Seit Wochen gehen die Menschen in Weißrussland gegen Machthaber Lukaschenko auf die Straße – trotz massiver Drohungen des Machtapparats.
23.08.2020 Update: 24.08.2020 - 04:26 Uhr Kommentieren

Lukaschenko zeigt sich mit Maschinengewehr und schusssicherer Weste

Minsk Nach den Massenprotesten in Minsk gegen Staatschef Alexander Lukaschenko ist ein Hubschrauber an seinem Präsidentenpalast gelandet. Das war auf mehreren Videos im Nachrichtenkanal Telegram am Sonntagabend zu sehen. Das Staatsfernsehen zeigte dort, wie Lukaschenko mit einer Kalaschnikow-Maschinenpistole in der Hand in schwarzer Montur den Hubschrauber verließ und zum Palast ging. Oppositionelle Quellen hoben hervor, dass sich in der Waffe kein Magazin befunden habe.

Der Palast der Unabhängigkeit, wie er offiziell heißt, glich einer Festung. An den Zufahrten waren gepanzerte Fahrzeuge zu sehen und Einheiten mit Sicherheitskräften. Sie sollten verhindern, dass die wütende Menge den Palast stürmt. Dort hatten sich auch Menschen versammelt.

In Minsk kam es am Sonntag zu einem neuen großen Protestzug gegen „Europas letzten Diktator“, an dem Zehntausende teilnahmen. Die Menschen zogen mit Rufen wie „Hau ab!“ und „Freiheit, Freiheit!“ durch die Stadt. Es wurde vermutet, dass sich ein Teil der Menge auf den Palast zubewegen könnte.

Die Demonstranten ließen sich nicht von einer Drohung der Armee abhalten, dass nicht mehr die Polizei, sondern das Militär auf jegliche Unruhen in der Nähe der nationalen Gedenkstätten in der Stadt reagieren werde.

Sie marschierten auf ein Denkmal zu, das von einer Kette von in Militäruniform gekleideten Sicherheitskräften umgeben war, wie ein Reporter der Nachrichtenagentur Reuters berichtete. Das Verteidigungsministerium hatte angekündigt, dass es nun den Schutz solcher Denkmäler übernommen habe und dass jede Unruhe in deren Nähe eine Reaktion der Armee auslöse.
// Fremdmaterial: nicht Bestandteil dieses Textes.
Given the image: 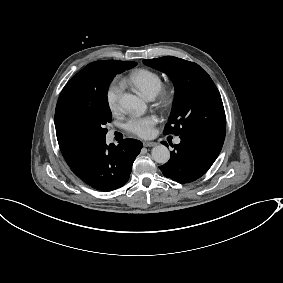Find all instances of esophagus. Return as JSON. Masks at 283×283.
Wrapping results in <instances>:
<instances>
[{
	"label": "esophagus",
	"instance_id": "34e87169",
	"mask_svg": "<svg viewBox=\"0 0 283 283\" xmlns=\"http://www.w3.org/2000/svg\"><path fill=\"white\" fill-rule=\"evenodd\" d=\"M143 145L145 147H154V146L158 145V143L157 142H144Z\"/></svg>",
	"mask_w": 283,
	"mask_h": 283
}]
</instances>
Im Machtkampf in Weißrussland hat die Opposition zum Start in die neue Arbeitswoche zu erneuten Streiks in den Staatsbetrieben gegen Lukaschenko aufgerufen. „Wir fordern weiter den Rücktritt Lukaschenkos. Jede Minute, die er weiter an der Macht ist, verursacht der Wirtschaft große Verluste“, teilte der Koordinierungsrat der Opposition mit. Lukaschenko hat auch selbst den Gouverneur in der Region Grodno im Westen des Landes angewiesen, an diesem Montag die bestreikten Betriebe komplett zu schließen. Dort ist die Opposition besonders stark. Die Menschen sollten erst einmal abkühlen, hatte der 65-Jährige am Samstag bei einem Besuch in der Region gesagt.
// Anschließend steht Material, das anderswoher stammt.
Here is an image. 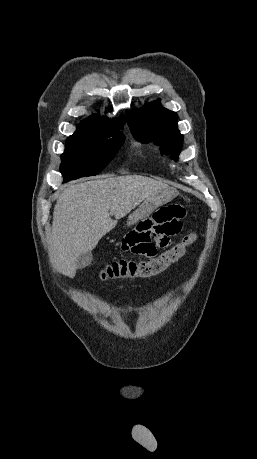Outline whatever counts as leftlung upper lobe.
Wrapping results in <instances>:
<instances>
[{"mask_svg":"<svg viewBox=\"0 0 257 459\" xmlns=\"http://www.w3.org/2000/svg\"><path fill=\"white\" fill-rule=\"evenodd\" d=\"M127 124L134 138L142 143L154 141L161 146L162 153H171V158L179 155L183 135L177 128V114L163 108L160 100L145 105L137 112H126Z\"/></svg>","mask_w":257,"mask_h":459,"instance_id":"left-lung-upper-lobe-1","label":"left lung upper lobe"}]
</instances>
Der Staatschef droht inzwischen allen, die sich gegen ihn stellen, mit dem Verlust des Arbeitsplatzes und der Existenz. Der wegen Vorwürfen beispiellosen Wahlbetrugs unter Druck geratene Politiker hat zudem eine härtere Gangart gegen die Opposition angekündigt. Unklar ist, ob es zu neuer Polizeigewalt oder sogar dem angedrohten möglichen Einsatz der Armee kommt, um die Proteste zu unterdrücken.

Russland sieht indes Anzeichen für eine Stabilisierung im Nachbarland. Außenminister Sergej Lawrow sagte laut russischen Nachrichtenagenturen in Moskau, die von Lukaschenko vorgeschlagene Verfassungsreform könne die politische Krise lösen.

Das Programm der Opposition unter der Führung von Swetlana Tichanowskaja sei dagegen weder konstruktiv, noch ziele es auf einen Dialog. Im Übrigen werde es nicht zu beweisen sein, dass Lukaschenko die Wahl nicht gewonnen habe, wurde Lawrow von der Agentur Interfax zitiert.

Entzündet hatte sich der Konflikt an der Präsidentschaftswahl vom 9. August. Lukaschenko beanspruchte einen deutlichen Sieg für sich, die Opposition spricht von Wahlbetrug. Zehntausende Menschen protestierten seitdem immer wieder gegen Lukaschenko, dabei gingen Sicherheitskräfte hart gegen die Demonstranten vor, es kam zu zahlreichen Festnahmen. Zwischenzeitlich hatte sich die Lage wieder etwas beruhigt.

22 Festnahmen am Samstag

Das Verteidigungsministerium erklärte, das Militär werde sich ab sofort um den Schutz nationaler Denkmäler und Gedenkstätten kümmern und nicht mehr die Polizei. Offen bezeichnete das Ministerium die Demonstranten als „Faschisten“.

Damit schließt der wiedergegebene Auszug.